Anzi, negli ultimi sette anni, la caccia è ancora aumentata, per le richieste crescenti dei miscugli a base di tigre. Nella medicina tradizionale cinese, infatti, molti preparati sono venduti come
rimedi per il dolore e per tanti altri tipi di problemi. Le ossa macinate, ad esempio, sono considerate una buona terapia per il mal di stomaco, la malaria, le febbri violente e le ustioni. La
coda, sminuzzata e mischiata a sapone, diventa una crema per le malattie della pelle; dal cervello si fa un composto per curare l’acne; i baffi sono utilizzati per il mal di denti.
Da qualche anno, sempre in Cina, è anche di gran moda il vino di ossa di tigre: nelle bottiglie in cui viene venduto, circa 130 dollari l’una, si trovano pezzi di ossa del felino, lasciati macerare per anni in un liquore a base di riso che si trasformerebbe, secondo quanto sostiene una parte della medicina tradizionale del Paese, in un potente rimedio contro i reumatismi.
Sparite per sempre
Secondo gli studiosi, il commercio illegale di pelle e ossa uccide
2 tigri ogni settimana. Mentre, dal 1940, si sono estinte tre varietà di tigre; una quarta, la tigre della Cina meridionale, non viene più avvistata in natura da circa 25 anni. Alcune sottospecie sono sparite verso la fine degli anni Ottanta, quelle di Giava e del Mar Caspio negli anni Settanta, mentre la tigre di Bali è scomparsa negli anni Quaranta. Attualmente rimangono sei sottospecie: la
tigre del Bengala, dell’Indocina, della Malesia, di Sumatra, la tigre cinese meridionale e quella dell’Amur, siberiana.
Comunque, da qualche anno, è scattato l’allarme per la tigre del Bengala, uno dei più eleganti esemplari della specie, presente soprattutto nel subcontinente indiano.
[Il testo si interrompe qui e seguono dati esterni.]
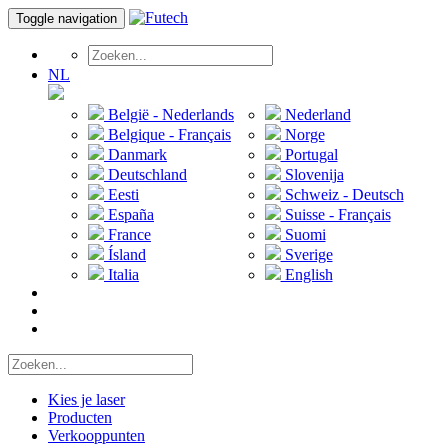
Toggle navigation
NL
België - Nederlands
Nederland
Belgique - Français
Norge
Danmark
Portugal
Deutschland
Slovenija
Eesti
Schweiz - Deutsch
España
Suisse - Français
France
Suomi
Ísland
Sverige
Italia
English
Kies je laser
Producten
Verkooppunten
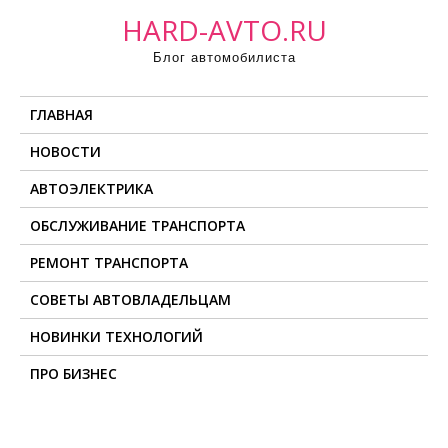
П
HARD-AVTO.RU
р
Блог автомобилиста
о
м
ГЛАВНАЯ
о
т
НОВОСТИ
а
АВТОЭЛЕКТРИКА
т
ь
ОБСЛУЖИВАНИЕ ТРАНСПОРТА
к
РЕМОНТ ТРАНСПОРТА
с
о
СОВЕТЫ АВТОВЛАДЕЛЬЦАМ
д
НОВИНКИ ТЕХНОЛОГИЙ
е
ПРО БИЗНЕС
р
ж
и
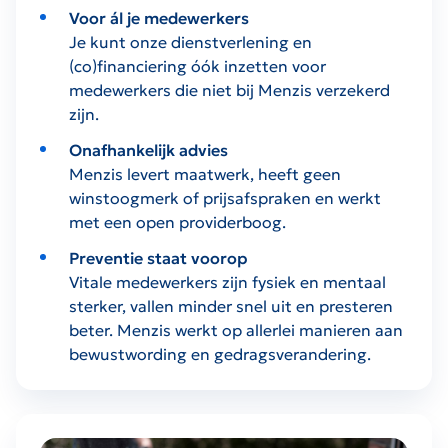
Voor ál je medewerkers
Je kunt onze dienstverlening en
(co)financiering óók inzetten voor
medewerkers die niet bij Menzis verzekerd
zijn.
Onafhankelijk advies
Menzis levert maatwerk, heeft geen
winstoogmerk of prijsafspraken en werkt
met een open providerboog.
Preventie staat voorop
Vitale medewerkers zijn fysiek en mentaal
sterker, vallen minder snel uit en presteren
beter. Menzis werkt op allerlei manieren aan
bewustwording en gedragsverandering.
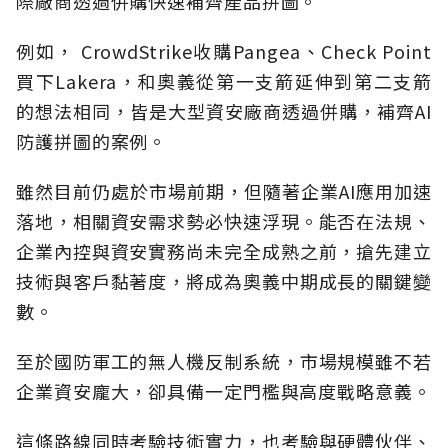
際廠商透過併購快速補齊產品拼圖。
例如， CrowdStrike收購Pangea、Check Point
買下Lakera，和奧義從第一支箭延伸到第二支箭
的想法相同，皆是大型資安廠商透過併購，補齊AI
防護拼圖的案例。
雖然目前仍處於市場前期，但隨著企業AI應用加速
落地，相關資安需求勢必快速浮現。能否在法規、
企業內控與資安實務尚未完全成熟之前，搶先建立
技術與客戶黏著度，將成為奧義中期成長的關鍵變
數。
至於國防軍工的無人機反制系統，市場規模雖不若
企業資安龐大，卻具備一定門檻與高度戰略意義。
這條路線同時考驗技術實力，也考驗與硬體伙伴、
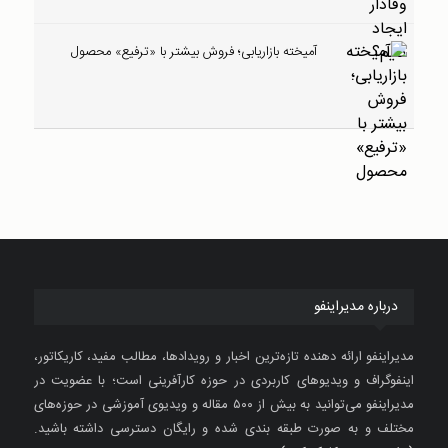
آمیخته بازاریابی؛ فروش بیشتر با «ترفیع» محصول
درباره مدیراینفو
مدیراینفو ارائه دهنده تازه‌ترین اخبار و رویدادها، مطالب مفید، کاریکاتور،
اینفوگراف و ویدیوهای کاربردی در حوزه کارآفرینی است؛ با عضویت در
مدیراینفو می‌توانید به بیش از ۵۰۰ مقاله و ویدیوی آموزشی در حوزه‌های
مختلف و به صورت طبقه بندی شده و رایگان دسترسی داشته باشید.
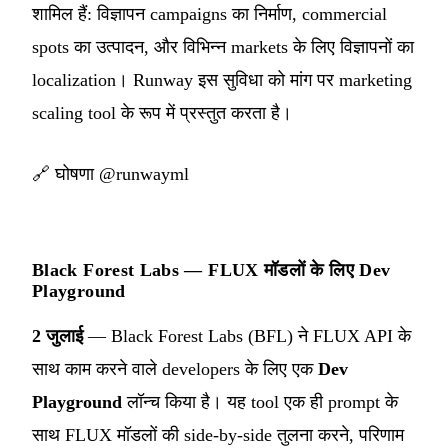
शामिल हैं: विज्ञापन campaigns का निर्माण, commercial
spots का उत्पादन, और विभिन्न markets के लिए विज्ञापनों का
localization। Runway इस सुविधा को मांग पर marketing
scaling tool के रूप में प्रस्तुत करता है।
🔗
घोषणा @runwayml
Black Forest Labs — FLUX मॉडलों के लिए Dev
Playground
2 जुलाई
— Black Forest Labs (BFL) ने FLUX API के
साथ काम करने वाले developers के लिए एक
Dev
Playground
लॉन्च किया है। यह tool एक ही prompt के
साथ FLUX मॉडलों की side-by-side तुलना करने, परिणाम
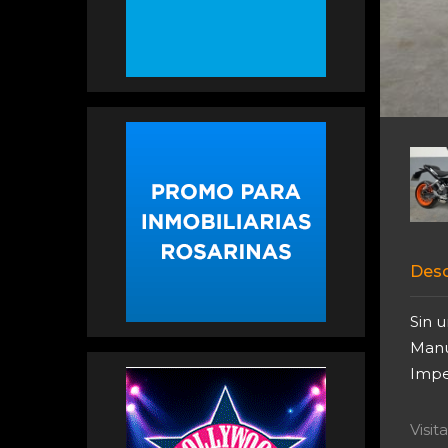
Desc
Sin u
Manua
Impe
Visi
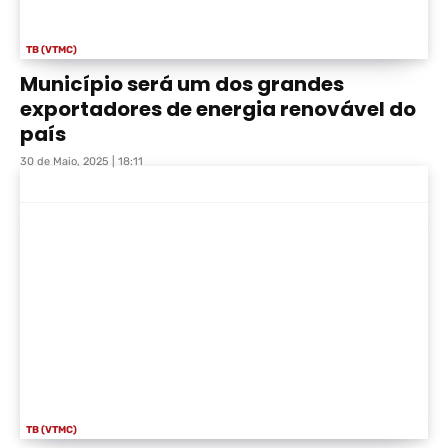
TB (VTMC)
Município será um dos grandes
exportadores de energia renovável do
país
30 de Maio, 2025 | 18:11
TB (VTMC)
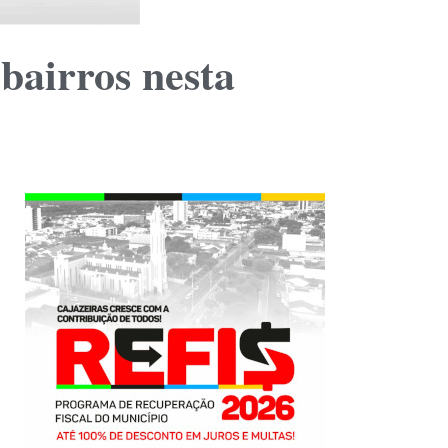
bairros nesta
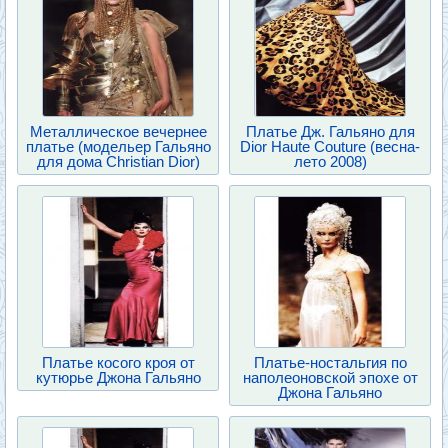
Металлическое вечернее
Платье Дж. Гальяно для
платье (модельер Гальяно
Dior Haute Couture (весна-
для дома Christian Dior)
лето 2008)
Платье косого кроя от
Платье-ностальгия по
кутюрье Джона Гальяно
наполеоновской эпохе от
Джона Гальяно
Difficile, se non impossibile, il rimedio per salvarla: in India, bisognerebbe spostare oltre 100 mila persone che vivono raggruppate in villaggi nelle riserve, una volta dominio esclusivo del felino.
E se il 2010 è stato l’Anno della Tigre, ufficialmente dichiarata uno degli animali più in pericolo di sopravvivenza, in vista del 2022, nuovo Anno della Tigre, il WWF ha lanciato una grande sfida: raddoppiare il loro numero entro quell’anno, chiedendo ai governi che ospitano ancora quest’animale di fermare il bracconaggio e la distruzione degli ultimi, sottili, pezzi di terra su cui vivono. Siccome la specie si è ridotta del 97% rispetto al secolo scorso, la speranza è raggiungere la quota di almeno 7 mila esemplari. Tanto per tirare il fiato.